The UBS analyst said he and his colleagues are rushing to update their forecasts for this year and beyond, as the latest models from Anthropic and OpenAI accelerate expectations for the arrival of AI disruption.
“The market was slow to react because we really didn’t expect things to happen this quickly,” Misch said. “People need to recalibrate the whole way they assess credit for this disruption risk, because this is not a ’27 or ’28 issue.”
Investor concerns around AI boiled over this month as the market moved from viewing the technology as a rising tide story for tech companies to a winner-take-all picture where Anthropic, OpenAI and others threaten incumbents. Software companies were the first to be hit hardest, but a series of stock declines hit sectors as disparate as finance, real estate and trucking.
In a note, Misch and other UBS analysts laid out a base case of new defaults by leveraged loan and private credit borrowers totaling between $75 billion and $120 billion by the end of this year.
CNBC calculated these numbers using Misch’s estimates that leveraged loan and private credit defaults will increase by up to 2.5% and up to 4%, respectively, by the end of 2026. He estimates the size of these markets to be between $1.5 trillion and $2 trillion.
“Credit contraction”?
But Misch also highlighted the possibility of a more abrupt and painful transition to AI, saying default rates would jump twice as high as his baseline estimates and cut off financing for many companies.

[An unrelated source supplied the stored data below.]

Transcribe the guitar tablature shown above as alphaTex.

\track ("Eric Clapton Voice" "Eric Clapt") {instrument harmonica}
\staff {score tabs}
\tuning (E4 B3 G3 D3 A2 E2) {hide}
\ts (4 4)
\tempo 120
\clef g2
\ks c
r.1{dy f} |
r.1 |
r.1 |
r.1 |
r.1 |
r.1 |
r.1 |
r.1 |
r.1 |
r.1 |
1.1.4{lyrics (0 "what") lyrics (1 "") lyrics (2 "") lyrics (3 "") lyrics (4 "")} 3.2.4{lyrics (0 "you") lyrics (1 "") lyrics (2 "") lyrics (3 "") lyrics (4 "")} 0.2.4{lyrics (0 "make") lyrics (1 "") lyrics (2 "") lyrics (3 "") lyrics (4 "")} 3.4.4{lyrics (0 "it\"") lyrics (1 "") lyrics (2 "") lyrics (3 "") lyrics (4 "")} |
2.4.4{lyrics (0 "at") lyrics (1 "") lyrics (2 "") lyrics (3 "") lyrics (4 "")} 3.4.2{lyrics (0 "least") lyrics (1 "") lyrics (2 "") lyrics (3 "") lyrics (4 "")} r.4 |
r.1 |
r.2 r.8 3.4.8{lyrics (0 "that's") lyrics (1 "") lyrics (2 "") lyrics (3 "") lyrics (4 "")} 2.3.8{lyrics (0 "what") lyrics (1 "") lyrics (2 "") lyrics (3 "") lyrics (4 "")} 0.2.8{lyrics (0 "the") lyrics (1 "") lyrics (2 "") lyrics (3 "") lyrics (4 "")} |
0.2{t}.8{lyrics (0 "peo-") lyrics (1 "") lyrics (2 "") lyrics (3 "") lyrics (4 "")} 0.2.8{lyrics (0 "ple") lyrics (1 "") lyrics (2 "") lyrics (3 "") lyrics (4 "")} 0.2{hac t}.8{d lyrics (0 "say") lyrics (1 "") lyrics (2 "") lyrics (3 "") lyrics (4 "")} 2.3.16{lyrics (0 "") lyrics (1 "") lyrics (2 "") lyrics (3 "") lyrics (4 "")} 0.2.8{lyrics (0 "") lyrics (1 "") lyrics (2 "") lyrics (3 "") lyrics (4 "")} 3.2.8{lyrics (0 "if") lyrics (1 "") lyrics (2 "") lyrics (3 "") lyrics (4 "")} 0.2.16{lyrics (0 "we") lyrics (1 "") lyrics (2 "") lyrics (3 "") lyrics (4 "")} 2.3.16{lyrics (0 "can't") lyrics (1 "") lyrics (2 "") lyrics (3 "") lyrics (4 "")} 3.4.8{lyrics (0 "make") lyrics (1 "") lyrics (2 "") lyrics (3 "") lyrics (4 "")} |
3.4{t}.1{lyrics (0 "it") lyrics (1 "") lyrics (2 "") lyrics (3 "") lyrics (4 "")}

This scenario is known in Wall Street jargon as “tail risk.”
“The ripple effect will be a credit crunch in the lending market,” he said. “The price of leveraged credit is going to change significantly, and credit is going to cause a shock to the system.”

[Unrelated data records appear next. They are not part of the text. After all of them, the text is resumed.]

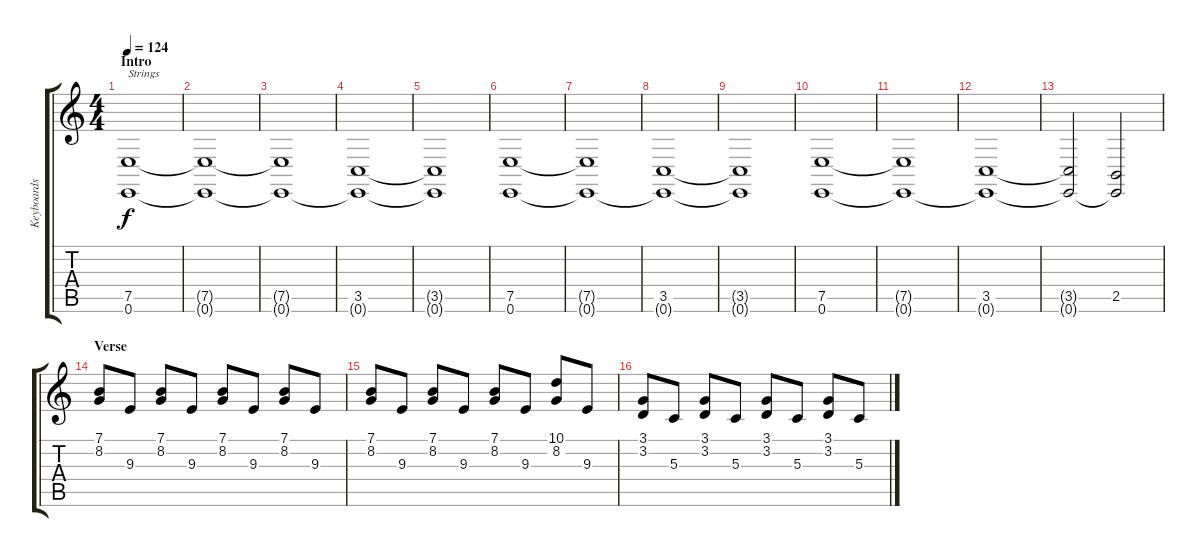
\track ("Keyboards" "Keyboards") {instrument stringensemble1}
\staff {score tabs}
\tuning (E4 B3 G3 D3 A2 E2) {hide}
\ts (4 4)
\section ("" "Intro")
\tempo 124
\clef g2
\ks c
(7.5 0.6).1{txt "Strings" dy f volume 12 instrument stringensemble1} |
(7.5{t} 0.6{t}).1 |
(7.5{t} 0.6{t}).1 |
(3.5 0.6{t}).1 |
(3.5{t} 0.6{t}).1 |
(7.5 0.6).1 |
(7.5{t} 0.6{t}).1 |
(3.5 0.6{t}).1 |
(3.5{t} 0.6{t}).1 |
(7.5 0.6).1 |
(7.5{t} 0.6{t}).1 |
(3.5 0.6{t}).1 |
(3.5{t} 0.6{t}).2 (2.5 0.6{t}).2 |
\section ("" "Verse")
(7.1 8.2).8 9.3.8 (7.1 8.2).8 9.3.8 (7.1 8.2).8 9.3.8 (7.1 8.2).8 9.3.8 |
(7.1 8.2).8 9.3.8 (7.1 8.2).8 9.3.8 (7.1 8.2).8 9.3.8 (10.1 8.2).8 9.3.8 |
(3.1 3.2).8 5.3.8 (3.1 3.2).8 5.3.8 (3.1 3.2).8 5.3.8 (3.1 3.2).8 5.3.8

Analysts at UBS say the risks are elevated, but will depend on the timing of AI adoption by large companies, the pace of improvement of AI models, and other uncertain factors.

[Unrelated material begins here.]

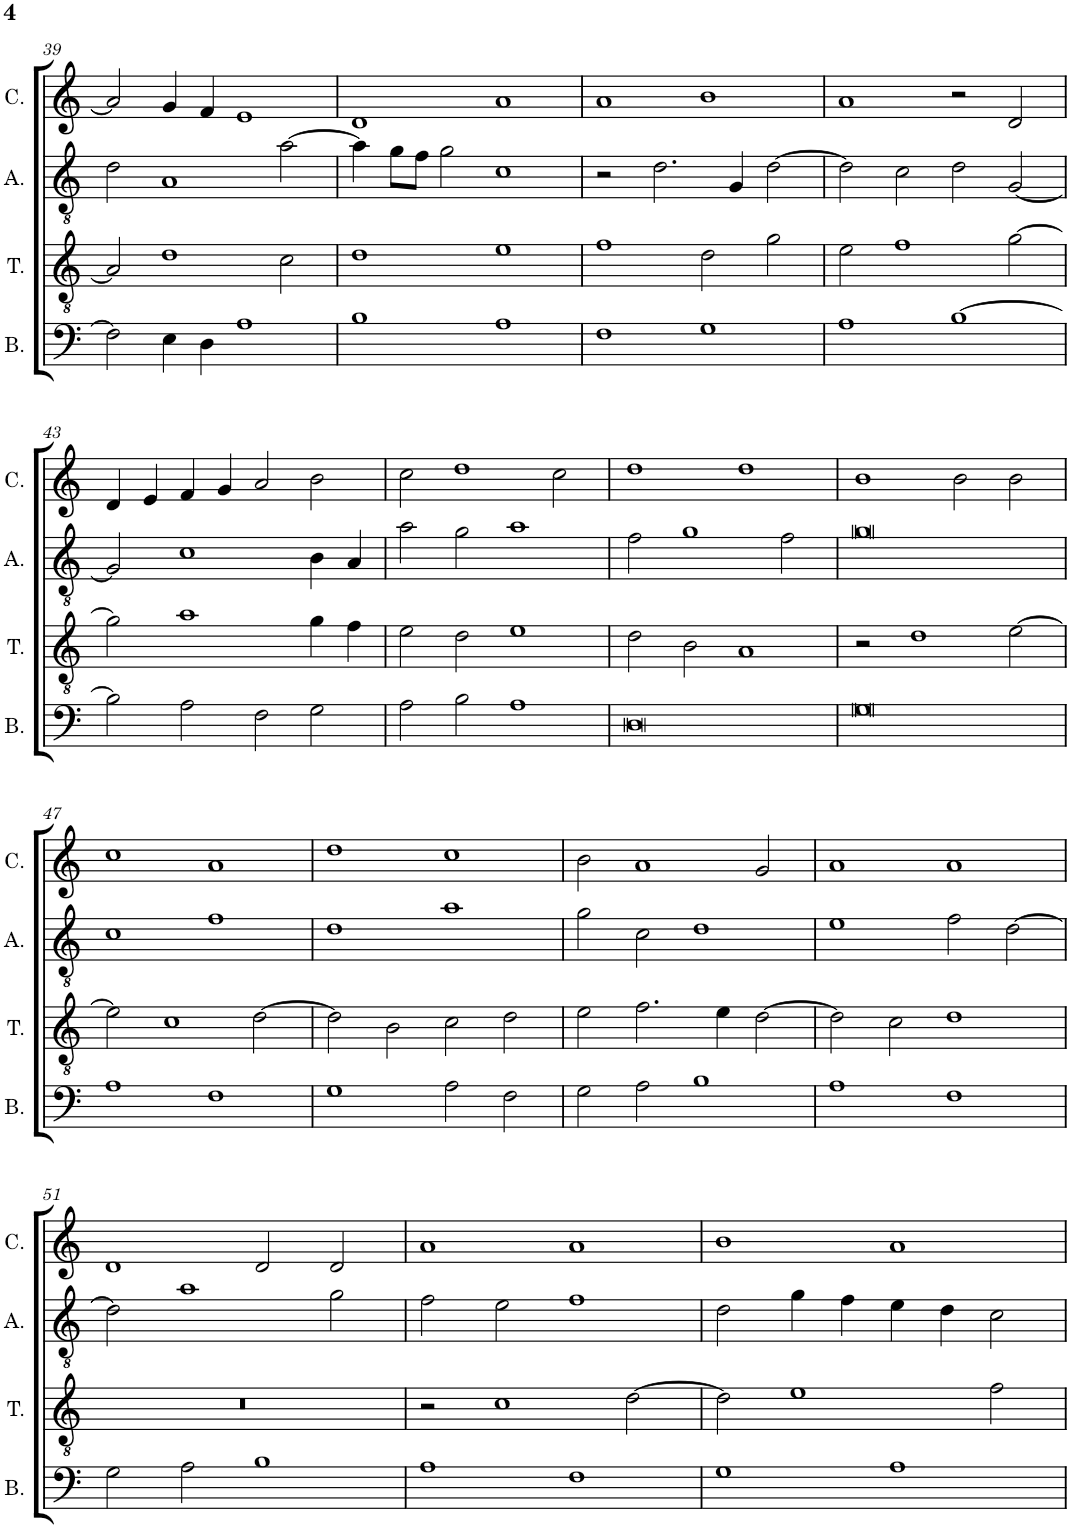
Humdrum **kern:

“We are not looking for a tail risk scenario yet, but we are moving in that direction,” he said.
Leveraged loans and private credit are generally considered a riskier part of corporate credit because they often lend to below-investment-grade companies, many of which are backed by private equity and carry large amounts of debt.
According to Misch, when it comes to the AI industry, companies fall into three broad categories. The first is the creators of fundamental large-scale language models such as Anthropic and OpenAI, which are startups but could soon become large public companies.
The second is an investment grade software company such as: sales force and adobe Companies with strong balance sheets and the ability to implement AI to fend off challengers.
The final category is a group of private equity-owned software and data services companies with relatively high debt burdens.
“The winners of this whole transformation, if it’s going to be rapid and very disruptive or profound (change), as we increasingly believe, the winners are least likely to come from that third bucket,” Misch said.